■ Description of the task
In the lines below, replace "FS operation failed" with "File system operation failed" wherever it occurs, leaving everything else unchanged. Give back only the source text from every line and omit the pictures.

■ Records from a data source

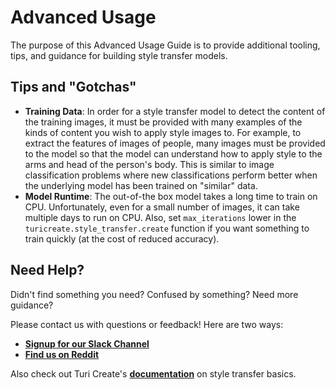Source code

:# Advanced Usage

The purpose of this Advanced Usage Guide is to provide additional tooling, tips, and guidance for building style transfer models. 

## Tips and "Gotchas"

-  **Training Data**: In order for a style transfer model to detect the content of the training images, it must be provided with many examples of the kinds of content you wish to apply style images to. For example, to extract the features of images of people, many images must be provided to the model so that the model can understand how to apply style to the arms and head of the person's body. This is similar to image classification problems where new classifications perform better when the underlying model has been trained on "similar" data.
-  **Model Runtime**: The out-of-the box model takes a long time to train on CPU. Unfortunately, even for a small number of images, it can take multiple days to run on CPU. Also, set `max_iterations` lower in the `turicreate.style_transfer.create` function if you want something to train quickly (at the cost of reduced accuracy).


## Need Help?
Didn't find something you need? Confused by something? Need more guidance?

Please contact us with questions or feedback! Here are two ways:

-  [**Signup for our Slack Channel**](https://skafosai.slack.com/)
-  [**Find us on Reddit**](https://reddit.com/r/skafos)

Also check out Turi Create's [**documentation**](https://apple.github.io/turicreate/docs/userguide/style_transfer/) on style transfer basics.
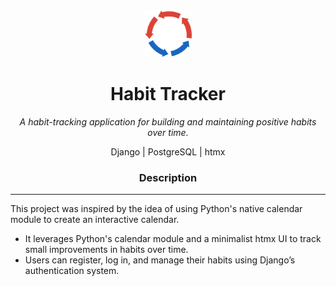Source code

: <!-- header -->

<div align='center'>
  <img src='static/img/logos/habit-tracker-logo-400.png' width='75px' alt='Logo'>
  <h1>Habit Tracker</h1>
  <p>
    <i>A habit-tracking application for building and maintaining positive habits over time.</i>
  </p>
  <p>
    Django | PostgreSQL | htmx
  </p>
</div>

<!-- description  -->

<div>
  <h3 align='center'>Description</h3>
  <hr/>
  <p>
  This project was inspired by the idea of using Python's native calendar module to create an interactive calendar.
  </p>
  <ul>
    <li>It leverages Python's calendar module and a minimalist htmx UI to track small improvements in habits over time.</li>
    <li>Users can register, log in, and manage their habits using Django’s authentication system.</li>
  </ul>
</div>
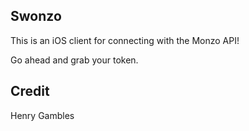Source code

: ## Swonzo

This is an iOS client for connecting with the Monzo API!

Go ahead and grab your token.

## Credit

Henry Gambles
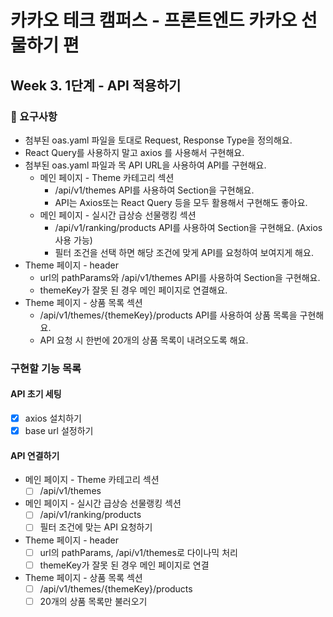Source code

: # 카카오 테크 캠퍼스 - 프론트엔드 카카오 선물하기 편

## Week 3. 1단계 - API 적용하기

### 📌 요구사항

- 첨부된 oas.yaml 파일을 토대로 Request, Response Type을 정의해요.
- React Query를 사용하지 말고 axios 를 사용해서 구현해요.
- 첨부된 oas.yaml 파일과 목 API URL을 사용하여 API를 구현해요.
  - 메인 페이지 - Theme 카테고리 섹션
    - /api/v1/themes API를 사용하여 Section을 구현해요.
    - API는 Axios또는 React Query 등을 모두 활용해서 구현해도 좋아요.
  - 메인 페이지 - 실시간 급상승 선물랭킹 섹션
    - /api/v1/ranking/products API를 사용하여 Section을 구현해요. (Axios 사용 가능)
    - 필터 조건을 선택 하면 해당 조건에 맞게 API를 요청하여 보여지게 해요.
- Theme 페이지 - header
  - url의 pathParams와 /api/v1/themes API를 사용하여 Section을 구현해요.
  - themeKey가 잘못 된 경우 메인 페이지로 연결해요.
- Theme 페이지 - 상품 목록 섹션
  - /api/v1/themes/{themeKey}/products API를 사용하여 상품 목록을 구현해요.
  - API 요청 시 한번에 20개의 상품 목록이 내려오도록 해요.

### 구현할 기능 목록

#### API 초기 세팅

- [x] axios 설치하기
- [x] base url 설정하기

#### API 연결하기

- 메인 페이지 - Theme 카테고리 섹션
  - [ ] /api/v1/themes
- 메인 페이지 - 실시간 급상승 선물랭킹 섹션
  - [ ] /api/v1/ranking/products
  - [ ] 필터 조건에 맞는 API 요청하기
- Theme 페이지 - header
  - [ ] url의 pathParams, /api/v1/themes로 다이나믹 처리
  - [ ] themeKey가 잘못 된 경우 메인 페이지로 연결
- Theme 페이지 - 상품 목록 섹션
  - [ ] /api/v1/themes/{themeKey}/products
  - [ ] 20개의 상품 목록만 불러오기
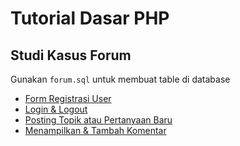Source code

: # Tutorial Dasar PHP
## Studi Kasus Forum

Gunakan `forum.sql` untuk membuat table di database

- [Form Registrasi User](https://www.myphptutorials.com/tutorials/11/studi-kasus-forum-form-registrasi-user)
- [Login & Logout](https://www.myphptutorials.com/tutorials/12/studi-kasus-forum-form-login-user-log-out-sistem)
- [Posting Topik atau Pertanyaan Baru](https://www.myphptutorials.com/tutorials/13/studi-kasus-forum-posting-topik-atau-pertanyaan-baru)
- [Menampilkan & Tambah Komentar](https://www.myphptutorials.com/tutorials/14/studi-kasus-forum-menambah-komentar-menampilkan-komentar-atau-jawaban)

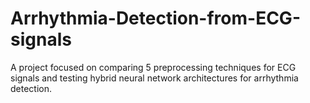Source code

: # Arrhythmia-Detection-from-ECG-signals
A project focused on comparing 5 preprocessing techniques for ECG signals and testing hybrid neural network architectures for arrhythmia detection.
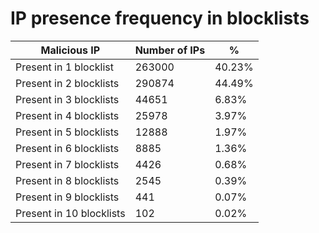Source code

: # IP presence frequency in blocklists
| Malicious IP | Number of IPs | % |
|----|----|----|
| Present in 1 blocklist | 263000 | 40.23% |
| Present in 2 blocklists | 290874 | 44.49% |
| Present in 3 blocklists | 44651 | 6.83% |
| Present in 4 blocklists | 25978 | 3.97% |
| Present in 5 blocklists | 12888 | 1.97% |
| Present in 6 blocklists | 8885 | 1.36% |
| Present in 7 blocklists | 4426 | 0.68% |
| Present in 8 blocklists | 2545 | 0.39% |
| Present in 9 blocklists | 441 | 0.07% |
| Present in 10 blocklists | 102 | 0.02% |

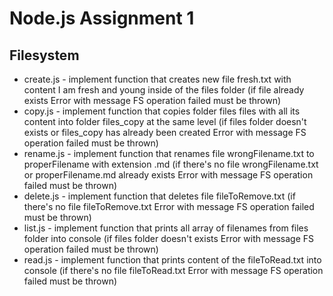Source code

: # Node.js Assignment 1

## Filesystem
- create.js - implement function that creates new file fresh.txt with content I am fresh and young inside of the files folder (if file already exists Error with message FS operation failed must be thrown)
- copy.js - implement function that copies folder files files with all its content into folder files_copy at the same level (if files folder doesn't exists or files_copy has already been created Error with message FS operation failed must be thrown)
- rename.js - implement function that renames file wrongFilename.txt to properFilename with extension .md (if there's no file wrongFilename.txt or properFilename.md already exists Error with message FS operation failed must be thrown)
- delete.js - implement function that deletes file fileToRemove.txt (if there's no file fileToRemove.txt Error with message FS operation failed must be thrown)
- list.js - implement function that prints all array of filenames from files folder into console (if files folder doesn't exists Error with message FS operation failed must be thrown)
- read.js - implement function that prints content of the fileToRead.txt into console (if there's no file fileToRead.txt Error with message FS operation failed must be thrown)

■ Solved problem
Source code

:# Advanced Usage

The purpose of this Advanced Usage Guide is to provide additional tooling, tips, and guidance for building style transfer models. 

## Tips and "Gotchas"

-  **Training Data**: In order for a style transfer model to detect the content of the training images, it must be provided with many examples of the kinds of content you wish to apply style images to. For example, to extract the features of images of people, many images must be provided to the model so that the model can understand how to apply style to the arms and head of the person's body. This is similar to image classification problems where new classifications perform better when the underlying model has been trained on "similar" data.
-  **Model Runtime**: The out-of-the box model takes a long time to train on CPU. Unfortunately, even for a small number of images, it can take multiple days to run on CPU. Also, set `max_iterations` lower in the `turicreate.style_transfer.create` function if you want something to train quickly (at the cost of reduced accuracy).


## Need Help?
Didn't find something you need? Confused by something? Need more guidance?

Please contact us with questions or feedback! Here are two ways:

-  [**Signup for our Slack Channel**](https://skafosai.slack.com/)
-  [**Find us on Reddit**](https://reddit.com/r/skafos)

Also check out Turi Create's [**documentation**](https://apple.github.io/turicreate/docs/userguide/style_transfer/) on style transfer basics.
Source code

: <!-- header -->

<div align='center'>
  <img src='static/img/logos/habit-tracker-logo-400.png' width='75px' alt='Logo'>
  <h1>Habit Tracker</h1>
  <p>
    <i>A habit-tracking application for building and maintaining positive habits over time.</i>
  </p>
  <p>
    Django | PostgreSQL | htmx
  </p>
</div>

<!-- description  -->

<div>
  <h3 align='center'>Description</h3>
  <hr/>
  <p>
  This project was inspired by the idea of using Python's native calendar module to create an interactive calendar.
  </p>
  <ul>
    <li>It leverages Python's calendar module and a minimalist htmx UI to track small improvements in habits over time.</li>
    <li>Users can register, log in, and manage their habits using Django’s authentication system.</li>
  </ul>
</div>
Source code

: ## Swonzo

This is an iOS client for connecting with the Monzo API!

Go ahead and grab your token.

## Credit

Henry Gambles
Source code

: # 카카오 테크 캠퍼스 - 프론트엔드 카카오 선물하기 편

## Week 3. 1단계 - API 적용하기

### 📌 요구사항

- 첨부된 oas.yaml 파일을 토대로 Request, Response Type을 정의해요.
- React Query를 사용하지 말고 axios 를 사용해서 구현해요.
- 첨부된 oas.yaml 파일과 목 API URL을 사용하여 API를 구현해요.
  - 메인 페이지 - Theme 카테고리 섹션
    - /api/v1/themes API를 사용하여 Section을 구현해요.
    - API는 Axios또는 React Query 등을 모두 활용해서 구현해도 좋아요.
  - 메인 페이지 - 실시간 급상승 선물랭킹 섹션
    - /api/v1/ranking/products API를 사용하여 Section을 구현해요. (Axios 사용 가능)
    - 필터 조건을 선택 하면 해당 조건에 맞게 API를 요청하여 보여지게 해요.
- Theme 페이지 - header
  - url의 pathParams와 /api/v1/themes API를 사용하여 Section을 구현해요.
  - themeKey가 잘못 된 경우 메인 페이지로 연결해요.
- Theme 페이지 - 상품 목록 섹션
  - /api/v1/themes/{themeKey}/products API를 사용하여 상품 목록을 구현해요.
  - API 요청 시 한번에 20개의 상품 목록이 내려오도록 해요.

### 구현할 기능 목록

#### API 초기 세팅

- [x] axios 설치하기
- [x] base url 설정하기

#### API 연결하기

- 메인 페이지 - Theme 카테고리 섹션
  - [ ] /api/v1/themes
- 메인 페이지 - 실시간 급상승 선물랭킹 섹션
  - [ ] /api/v1/ranking/products
  - [ ] 필터 조건에 맞는 API 요청하기
- Theme 페이지 - header
  - [ ] url의 pathParams, /api/v1/themes로 다이나믹 처리
  - [ ] themeKey가 잘못 된 경우 메인 페이지로 연결
- Theme 페이지 - 상품 목록 섹션
  - [ ] /api/v1/themes/{themeKey}/products
  - [ ] 20개의 상품 목록만 불러오기
Source code

: # Tutorial Dasar PHP
## Studi Kasus Forum

Gunakan `forum.sql` untuk membuat table di database

- [Form Registrasi User](https://www.myphptutorials.com/tutorials/11/studi-kasus-forum-form-registrasi-user)
- [Login & Logout](https://www.myphptutorials.com/tutorials/12/studi-kasus-forum-form-login-user-log-out-sistem)
- [Posting Topik atau Pertanyaan Baru](https://www.myphptutorials.com/tutorials/13/studi-kasus-forum-posting-topik-atau-pertanyaan-baru)
- [Menampilkan & Tambah Komentar](https://www.myphptutorials.com/tutorials/14/studi-kasus-forum-menambah-komentar-menampilkan-komentar-atau-jawaban)

Source code

: # Arrhythmia-Detection-from-ECG-signals
A project focused on comparing 5 preprocessing techniques for ECG signals and testing hybrid neural network architectures for arrhythmia detection.
Source code

: # IP presence frequency in blocklists
| Malicious IP | Number of IPs | % |
|----|----|----|
| Present in 1 blocklist | 263000 | 40.23% |
| Present in 2 blocklists | 290874 | 44.49% |
| Present in 3 blocklists | 44651 | 6.83% |
| Present in 4 blocklists | 25978 | 3.97% |
| Present in 5 blocklists | 12888 | 1.97% |
| Present in 6 blocklists | 8885 | 1.36% |
| Present in 7 blocklists | 4426 | 0.68% |
| Present in 8 blocklists | 2545 | 0.39% |
| Present in 9 blocklists | 441 | 0.07% |
| Present in 10 blocklists | 102 | 0.02% |

Source code

: # Node.js Assignment 1

## Filesystem
- create.js - implement function that creates new file fresh.txt with content I am fresh and young inside of the files folder (if file already exists Error with message File system operation failed must be thrown)
- copy.js - implement function that copies folder files files with all its content into folder files_copy at the same level (if files folder doesn't exists or files_copy has already been created Error with message File system operation failed must be thrown)
- rename.js - implement function that renames file wrongFilename.txt to properFilename with extension .md (if there's no file wrongFilename.txt or properFilename.md already exists Error with message File system operation failed must be thrown)
- delete.js - implement function that deletes file fileToRemove.txt (if there's no file fileToRemove.txt Error with message File system operation failed must be thrown)
- list.js - implement function that prints all array of filenames from files folder into console (if files folder doesn't exists Error with message File system operation failed must be thrown)
- read.js - implement function that prints content of the fileToRead.txt into console (if there's no file fileToRead.txt Error with message File system operation failed must be thrown)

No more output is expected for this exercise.